Das Beispiel von Château-d'Oex VD illustriert den Wetterumsturz, wie SRF Meteo am Montag mitteilte. In dem rund 1000 Meter hoch gelegenen Ort wurde am Montagmorgen eine Temperatur von lediglich 0,4 Grad gemessen. Am Sonntag lag die Höchsttemperatur dort bei 22,8 Grad.

Dies entsprach laut SRF Meteo einem Temperatursturz von mehr als 22 Grad innerhalb von rund 18 Stunden.
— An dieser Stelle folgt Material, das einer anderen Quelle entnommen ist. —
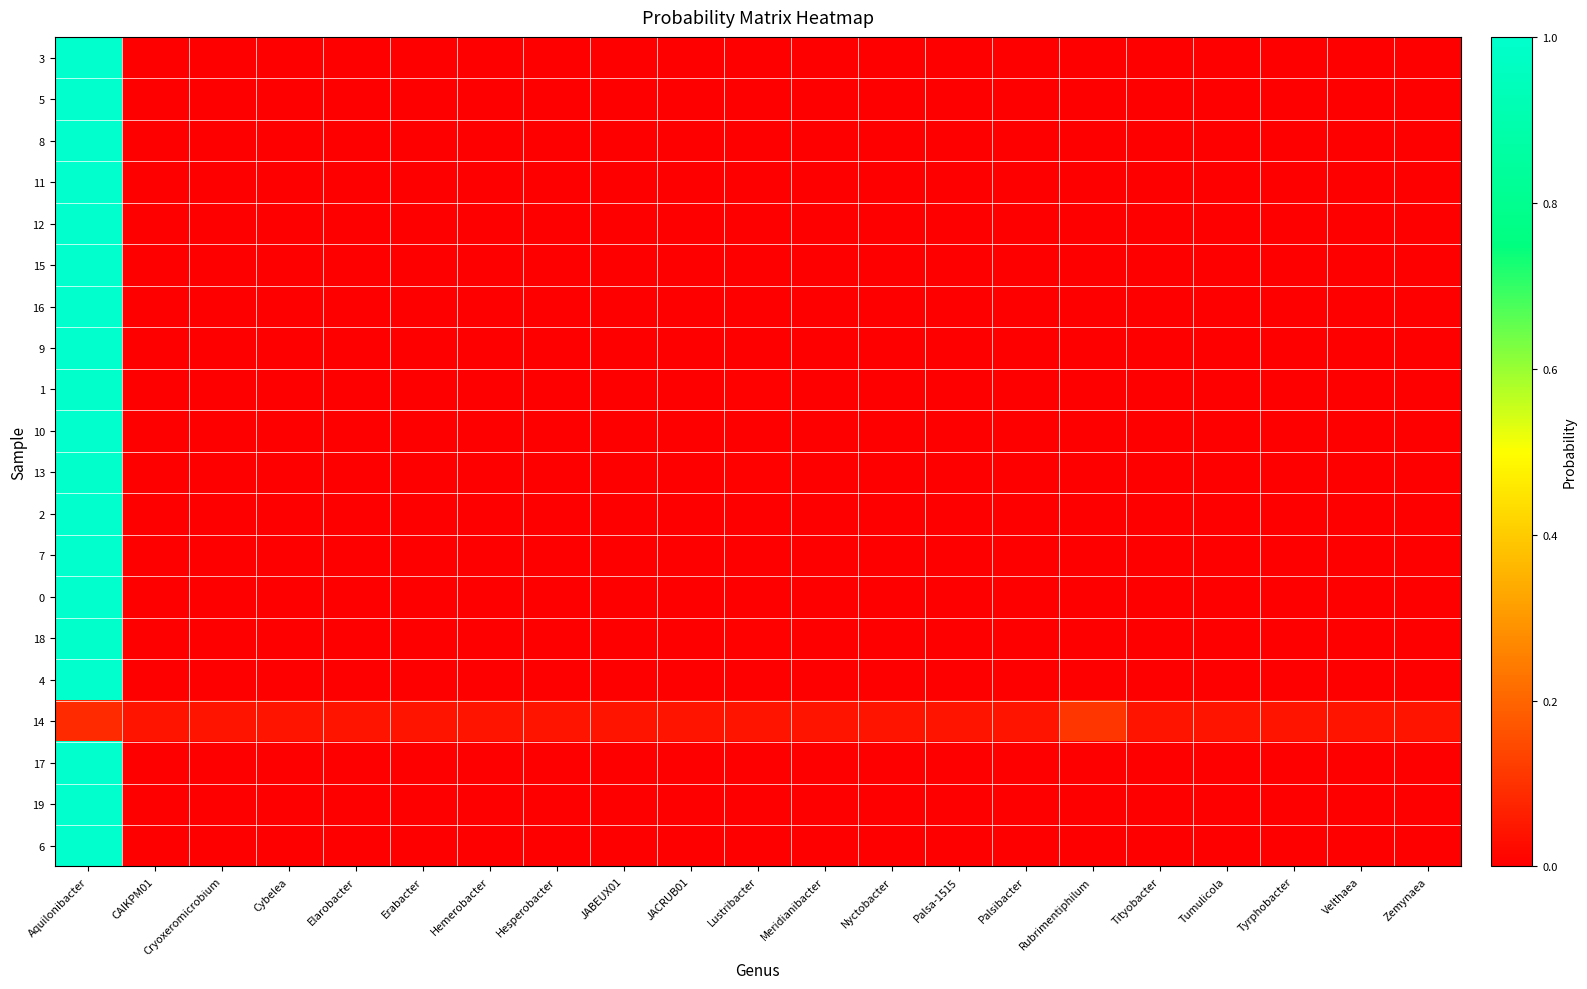

At Velthaea, list the series in order from smallest to largest.

3, 5, 8, 11, 12, 15, 16, 9, 1, 10, 13, 2, 7, 0, 18, 4, 17, 19, 6, 14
Am Montagnachmittag wurde im Waadtländer Ort noch eine Höchsttemperatur von 5 Grad erwartet, was immer noch einer Abkühlung von rund 18 Grad gegenüber dem Sonntag entspricht.

Am Montagmorgen waren zahlreiche Alpenpässe wieder mit Schnee bedeckt, so etwa der Col des Mosses mit einer Passhöhe von 1445 Metern über Meer oder der Simplon-, der Lukmanier-, der Flüela-, der Bernina- und der Julierpass. Der Klausenpass musste vorübergehend sogar wieder geschlossen werden.

Zwischen Grindelwald Grund und der Kleinen Scheidegg wurde ab Montagmittag bis 16.30 Uhr der Bahnverkehr eingestellt. Grund war die dort herrschende Lawinengefahr, wie aus einer Bahnverkehrsinformation hervorgeht.

Der Wetterrückfall in den Winter dürfte gemäss den Meteorologen von SRF Meteo allerdings nur von kurzer Dauer sein. Am Dienstag dürfte es zwar noch frisch sein mit Höchsttemperaturen um 13 Grad im Mittelland. Bereits ab Mittwoch werden aber nördlich der Alpen wieder Temperaturen von 20 Grad erwartet.

Ab Donnerstag sind gemäss den Prognosen sogar wieder sommerliche Werte von 25 Grad oder mehr möglich. Allerdings wird in der zweiten Wochenhälfte jeweils gegen Abend die Schauerneigung zunehmen.